Pada beberapa operasi yang lebih lawas, jaringan bagian dalam ini biasanya dikerok atau diuapkan sedikit demi sedikit. Sebaliknya, HoLEP mengangkat jaringan tersebut dalam bentuk bongkahan utuh. Hal ini memungkinkan dokter bedah untuk melihat area operasi dengan jauh lebih jelas.

Mengapa ukuran tidak menjadi masalah

HoLEP efektif digunakan baik untuk prostat yang berukuran kecil maupun yang sangat besar. Batas antara jaringan dan kapsul tetap sama, terlepas dari seberapa besar ukurannya.

Operasi tradisional sering kali menjadi lebih sulit atau berisiko tinggi ketika ukuran prostat sudah terlalu besar. Namun, HoLEP tetap menjadi pilihan yang stabil untuk berbagai variasi ukuran.

Sebuah tinjauan sistematis tahun 2026 melaporkan bahwa HoLEP telah digunakan untuk menangani berbagai ukuran prostat dalam literatur medis yang dipublikasikan[¹]. Ukuran prostat memang menjadi salah satu faktor penentu yang memengaruhi pemilihan jenis operasi.

Alasan banyak urolog mengadopsi teknik ini

Peredaan gejala setelah menjalani HoLEP tergolong tahan lama. Jumlah jaringan yang diangkat pun sebanding dengan hasil dari operasi terbuka.

Selain itu, risiko pendarahan cenderung lebih minim dibandingkan teknik lama. Kondisi ini terjadi karena laser secara otomatis menutup pembuluh darah kecil saat memotong jaringan. Waktu penggunaan kateter dan masa rawat inap di rumah sakit juga biasanya lebih singkat.

Karakteristik inilah—hasil yang tahan lama, minim pendarahan, rawat inap singkat, serta satu teknik untuk semua ukuran—yang membuat HoLEP kini banyak diadopsi oleh para urolog.

Siapa yang cocok menjalani HoLEP

Pria dengan gejala pembesaran prostat jinak (BPH) tingkat sedang hingga berat biasanya akan ditawarkan prosedur HoLEP. Opsi ini juga diberikan ketika langkah pengobatan yang lebih ringan tidak memberikan hasil yang diharapkan.
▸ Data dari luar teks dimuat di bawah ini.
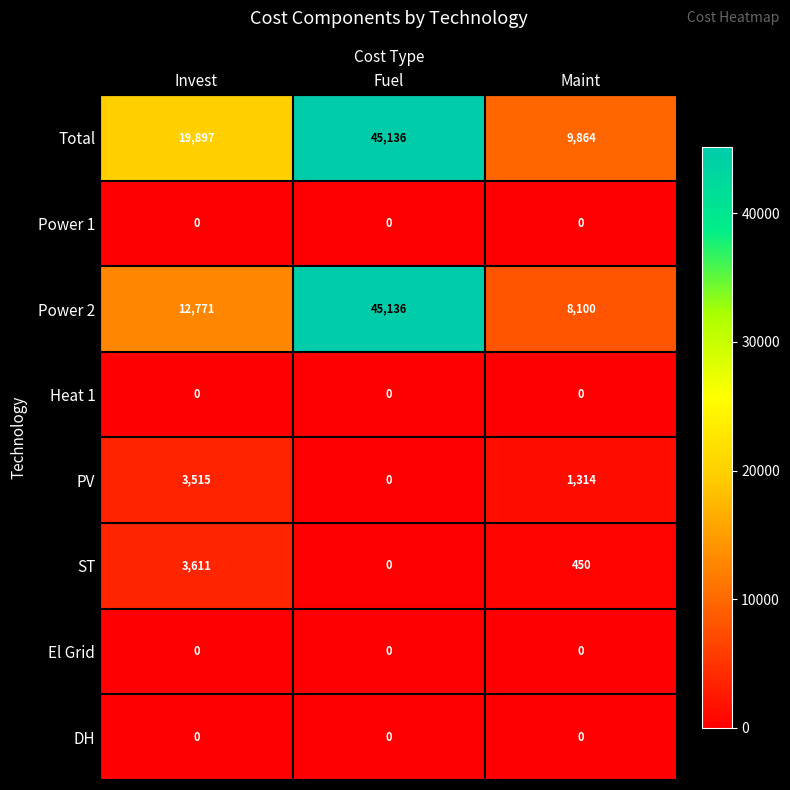

Count the number of data series in this chart.

8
Pria yang rutin mengonsumsi obat pengencer darah sering kali merespons HoLEP dengan baik. Efek penutupan pembuluh darah dari laser menjaga risiko pendarahan tetap rendah.
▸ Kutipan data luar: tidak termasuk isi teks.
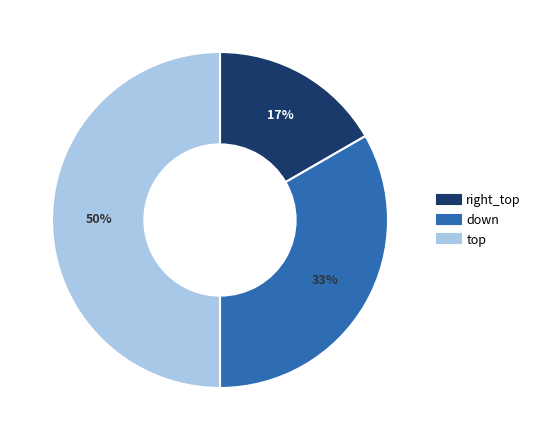

Does right_top represent more than half of the total?

No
Selain itu, pria yang mengalami retensi urin dan harus menggunakan kateter juga bisa menjadi kandidat pasien yang tepat. Bagi banyak pria, operasi ini mampu mengakhiri ketergantungan mereka pada kateter.
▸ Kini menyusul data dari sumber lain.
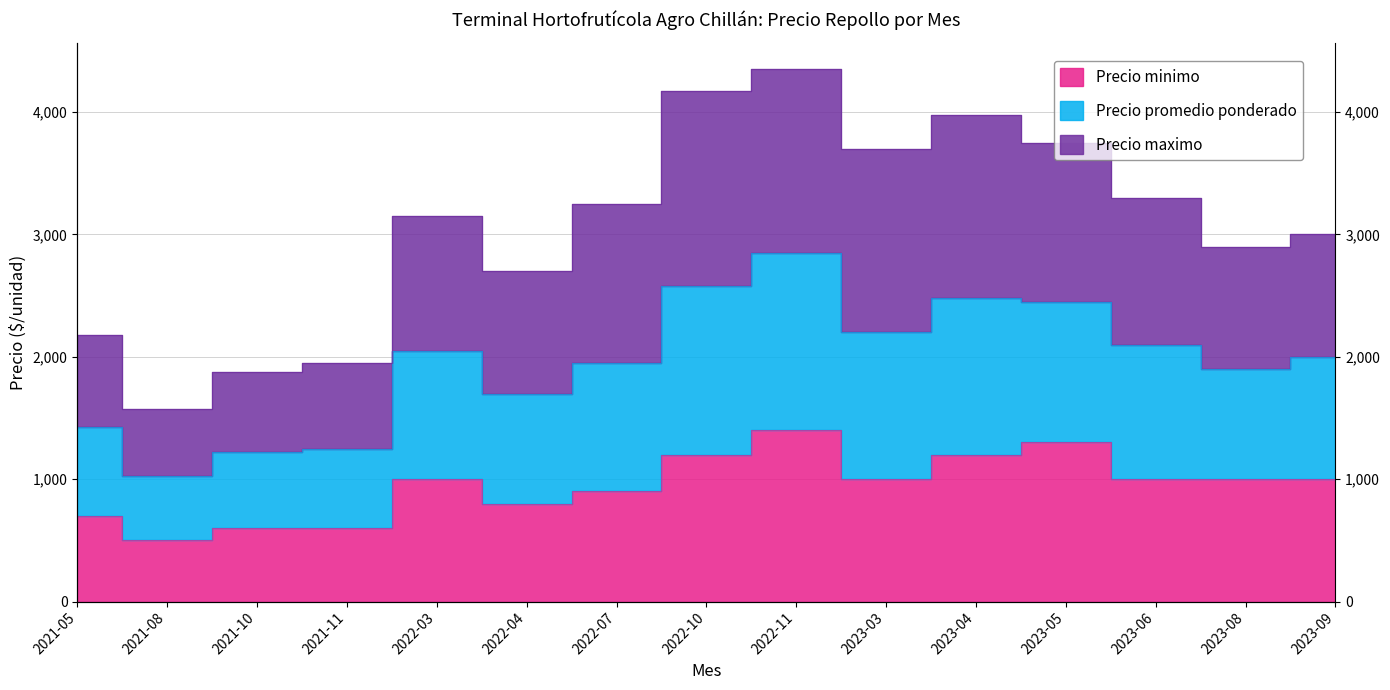

Where is the first local minimum for Precio minimo?

2021-08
Yang perlu diluruskan tentang HoLEP

HoLEP bukanlah operasi untuk menangani kanker. Jika ada kecurigaan ke arah kanker, hal tersebut akan diperiksa secara terpisah sebelum keputusan operasi diambil.

HoLEP juga bukan berarti bebas rasa sakit sepenuhnya. Banyak pria merasakan sensasi perih selama beberapa hari, dan sebagian kecil mengalami kebocoran urin sementara pada beberapa minggu pertama.

Prosedur ini juga bukan obat ajaib untuk semua keluhan saluran kemih. Evaluasi yang menyeluruh diperlukan untuk memilah gejala mana yang akan membaik dan mana yang mungkin tidak terpengaruh.

Mencari dokter bedah yang terlatih

HoLEP memiliki tingkat kesulitan belajar yang lebih tinggi bagi dokter dibandingkan beberapa operasi lainnya. Keberhasilan prosedur ini sangat bergantung pada keahlian dokter bedah sekaligus teknik yang digunakan.

Jangan ragu untuk bertanya berapa banyak prosedur HoLEP yang dilakukan oleh dokter bedah Anda setiap tahunnya. Tanyakan juga mengenai tingkat komplikasi dalam angka yang jelas.

Mendapatkan jawaban tertulis atas pertanyaan-pertanyaan ini akan sangat membantu Anda untuk membandingkan berbagai pilihan dengan tenang di rumah.

Referensi

  1. Ejaculation-preserving holmium laser enucleation of the prostate: a systematic review of techniques, functional outcomes, and safety. World Journal of Urology, Mar 2026.